Guy Ryder puts green economy at heart of ILO agenda
Yesterday the International Labour Conference started in Geneva. This report from Belgian delegate Bert De Wel is one of several we’ll feature as debate unfolds.
Everybody was looking forward to the first speech of the ILO’s new Director-General, Guy Ryder, and he chose to focus on the huge challenges faced by the world of work. He talked about the global commitment to put an end to extreme poverty by 2030, which has to be translated in the post-2015 development agenda, and how a sharp focus on the rights and conditions of women in the world of work is necessary, along with genuinely effective policies to correct persisting and profound disadvantage.
And then there is the green agenda, which today moved on to centre stage.
Ryder stated it very clearly:
“Transiting to a low carbon economy as the motor of a sustainable development path is, and will remain, a central challenge for the world of work and the ILO. It must find its place as an integral part of a decent jobs objective in the post-2015 agenda.”
This linking of our traditional demands for decent jobs with the environmental challenges is a key step forward for the world of work.
During the International Labour Conference the ILO’s Committee on Sustainable Development, Decent Work and Green Jobs will tackle the issue of how we can ensure environmental sustainability, whilst at the same time realising decent work for all.
Spokesperson for the workers in this committee is Gerardo Martinez from the Construction Workers Union (UOCRA) of Argentina. He stressed that our demands for a Just Transition to sustainable development are “un combo de medidas” (a set of measures) integrating its different pillars:
- The need to create new, green and decent jobs.
- Respect for workers rights.
- Social protection: to be extended to the majority of the population
- Social dialogue: consultation, participation and negotiation with workers is key to the process of building a Just Transition.

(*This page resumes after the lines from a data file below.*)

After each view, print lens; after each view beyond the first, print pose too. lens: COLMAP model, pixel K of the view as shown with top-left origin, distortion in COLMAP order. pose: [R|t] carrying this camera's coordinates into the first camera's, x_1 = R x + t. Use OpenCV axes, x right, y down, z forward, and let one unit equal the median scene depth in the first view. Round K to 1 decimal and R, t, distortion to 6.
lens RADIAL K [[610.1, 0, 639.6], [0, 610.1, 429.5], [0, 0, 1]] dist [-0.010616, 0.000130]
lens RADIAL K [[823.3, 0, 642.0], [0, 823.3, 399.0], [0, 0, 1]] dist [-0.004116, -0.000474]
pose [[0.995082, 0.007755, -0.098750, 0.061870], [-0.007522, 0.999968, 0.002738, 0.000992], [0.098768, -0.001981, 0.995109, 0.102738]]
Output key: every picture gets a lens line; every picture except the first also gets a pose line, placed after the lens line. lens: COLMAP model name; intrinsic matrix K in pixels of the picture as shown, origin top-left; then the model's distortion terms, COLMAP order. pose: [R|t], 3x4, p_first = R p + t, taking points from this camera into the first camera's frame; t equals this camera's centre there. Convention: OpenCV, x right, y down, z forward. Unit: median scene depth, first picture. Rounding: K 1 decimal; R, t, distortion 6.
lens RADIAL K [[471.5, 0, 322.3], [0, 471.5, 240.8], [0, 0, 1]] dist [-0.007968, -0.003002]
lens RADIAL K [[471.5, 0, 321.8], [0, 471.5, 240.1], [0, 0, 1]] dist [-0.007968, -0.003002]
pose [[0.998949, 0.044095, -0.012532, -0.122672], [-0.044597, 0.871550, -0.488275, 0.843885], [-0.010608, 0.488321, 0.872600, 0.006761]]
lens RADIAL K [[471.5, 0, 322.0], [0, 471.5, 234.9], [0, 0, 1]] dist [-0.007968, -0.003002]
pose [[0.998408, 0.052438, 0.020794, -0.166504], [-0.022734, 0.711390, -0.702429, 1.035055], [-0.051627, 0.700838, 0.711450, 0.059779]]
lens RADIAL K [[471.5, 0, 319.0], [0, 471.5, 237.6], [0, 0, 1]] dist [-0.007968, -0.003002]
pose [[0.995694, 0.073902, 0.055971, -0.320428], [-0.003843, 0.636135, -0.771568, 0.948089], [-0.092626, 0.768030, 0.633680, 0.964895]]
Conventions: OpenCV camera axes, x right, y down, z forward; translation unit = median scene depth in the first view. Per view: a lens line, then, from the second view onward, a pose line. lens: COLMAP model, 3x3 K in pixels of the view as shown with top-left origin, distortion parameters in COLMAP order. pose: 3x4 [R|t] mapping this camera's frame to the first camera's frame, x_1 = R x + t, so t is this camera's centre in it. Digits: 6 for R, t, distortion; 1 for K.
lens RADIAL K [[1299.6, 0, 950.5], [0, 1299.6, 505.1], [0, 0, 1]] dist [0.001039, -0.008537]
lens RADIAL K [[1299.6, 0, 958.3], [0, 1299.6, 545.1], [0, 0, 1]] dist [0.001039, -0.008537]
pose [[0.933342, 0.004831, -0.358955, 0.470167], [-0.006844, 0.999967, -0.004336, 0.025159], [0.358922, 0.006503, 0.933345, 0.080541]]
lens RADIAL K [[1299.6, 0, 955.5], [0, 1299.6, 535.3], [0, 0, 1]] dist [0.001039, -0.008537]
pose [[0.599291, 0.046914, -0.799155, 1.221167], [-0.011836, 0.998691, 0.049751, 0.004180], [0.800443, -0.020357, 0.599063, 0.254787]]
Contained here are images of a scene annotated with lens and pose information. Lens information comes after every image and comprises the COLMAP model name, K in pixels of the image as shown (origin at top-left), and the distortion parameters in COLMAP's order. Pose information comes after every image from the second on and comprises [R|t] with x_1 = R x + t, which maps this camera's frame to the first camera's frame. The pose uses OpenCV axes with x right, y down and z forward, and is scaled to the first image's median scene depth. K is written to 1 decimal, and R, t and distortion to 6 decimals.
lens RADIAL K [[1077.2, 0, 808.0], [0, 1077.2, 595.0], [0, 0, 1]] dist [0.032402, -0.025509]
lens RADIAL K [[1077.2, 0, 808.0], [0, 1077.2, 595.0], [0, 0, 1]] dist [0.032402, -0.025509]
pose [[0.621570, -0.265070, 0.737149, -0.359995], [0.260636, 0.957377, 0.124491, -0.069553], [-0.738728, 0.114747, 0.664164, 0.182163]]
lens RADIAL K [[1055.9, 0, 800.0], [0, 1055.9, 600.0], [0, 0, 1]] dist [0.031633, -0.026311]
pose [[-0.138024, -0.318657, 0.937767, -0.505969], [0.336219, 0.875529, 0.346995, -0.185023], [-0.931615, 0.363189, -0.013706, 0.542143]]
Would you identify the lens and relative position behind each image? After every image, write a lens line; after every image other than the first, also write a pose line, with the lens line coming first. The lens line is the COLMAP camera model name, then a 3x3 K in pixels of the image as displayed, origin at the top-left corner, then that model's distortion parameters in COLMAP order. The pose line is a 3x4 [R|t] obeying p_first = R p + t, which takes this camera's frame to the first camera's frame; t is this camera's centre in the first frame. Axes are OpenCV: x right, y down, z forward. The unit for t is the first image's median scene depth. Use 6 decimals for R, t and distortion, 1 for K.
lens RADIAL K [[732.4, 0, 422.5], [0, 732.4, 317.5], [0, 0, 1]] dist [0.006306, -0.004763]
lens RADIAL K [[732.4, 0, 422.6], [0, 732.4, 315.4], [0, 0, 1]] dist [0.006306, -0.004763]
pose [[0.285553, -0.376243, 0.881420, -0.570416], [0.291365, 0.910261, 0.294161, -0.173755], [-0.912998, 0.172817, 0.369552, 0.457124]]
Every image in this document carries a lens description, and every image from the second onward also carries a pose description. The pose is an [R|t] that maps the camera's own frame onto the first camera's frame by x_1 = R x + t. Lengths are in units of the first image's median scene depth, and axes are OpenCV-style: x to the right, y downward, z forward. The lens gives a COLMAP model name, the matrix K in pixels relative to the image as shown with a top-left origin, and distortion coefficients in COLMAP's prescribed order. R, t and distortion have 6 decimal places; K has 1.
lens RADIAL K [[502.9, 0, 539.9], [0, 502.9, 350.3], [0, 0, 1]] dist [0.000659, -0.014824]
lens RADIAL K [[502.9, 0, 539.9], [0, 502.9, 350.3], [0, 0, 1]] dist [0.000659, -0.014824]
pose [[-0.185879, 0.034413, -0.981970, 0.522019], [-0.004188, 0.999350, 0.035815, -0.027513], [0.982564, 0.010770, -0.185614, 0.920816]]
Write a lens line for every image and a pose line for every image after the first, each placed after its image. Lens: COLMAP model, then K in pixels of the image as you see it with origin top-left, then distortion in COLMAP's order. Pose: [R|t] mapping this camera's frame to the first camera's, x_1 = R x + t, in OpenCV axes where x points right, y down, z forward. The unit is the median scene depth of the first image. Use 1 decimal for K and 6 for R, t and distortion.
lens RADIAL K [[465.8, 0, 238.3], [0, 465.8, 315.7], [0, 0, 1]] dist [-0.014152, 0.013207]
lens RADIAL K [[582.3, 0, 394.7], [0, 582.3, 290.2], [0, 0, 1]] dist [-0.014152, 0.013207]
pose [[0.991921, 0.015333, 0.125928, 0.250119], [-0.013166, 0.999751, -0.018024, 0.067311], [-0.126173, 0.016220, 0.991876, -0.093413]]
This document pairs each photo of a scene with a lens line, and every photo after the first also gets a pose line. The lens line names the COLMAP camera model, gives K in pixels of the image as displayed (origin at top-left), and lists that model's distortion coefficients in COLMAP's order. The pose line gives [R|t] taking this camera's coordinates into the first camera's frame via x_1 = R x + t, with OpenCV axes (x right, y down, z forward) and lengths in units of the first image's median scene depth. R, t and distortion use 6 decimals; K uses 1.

All aspects of our Just Transition have to be taken into account, Gerardo insisted. Workers will never accept that employment conditions are “the variable that has to make the adjustments.”
After the first tripartite discussions with governments and employers, we saw broad support from many government representatives. Not surprisingly, employers were much more reserved with their support for decent work and green jobs. The concept of ‘green jobs’ especially is posing a major problem for them. For the moment, most worker representatives are still optimistic and hope that we can come up with a concrete result that will put the ILO further to work on the issue of green and decent jobs.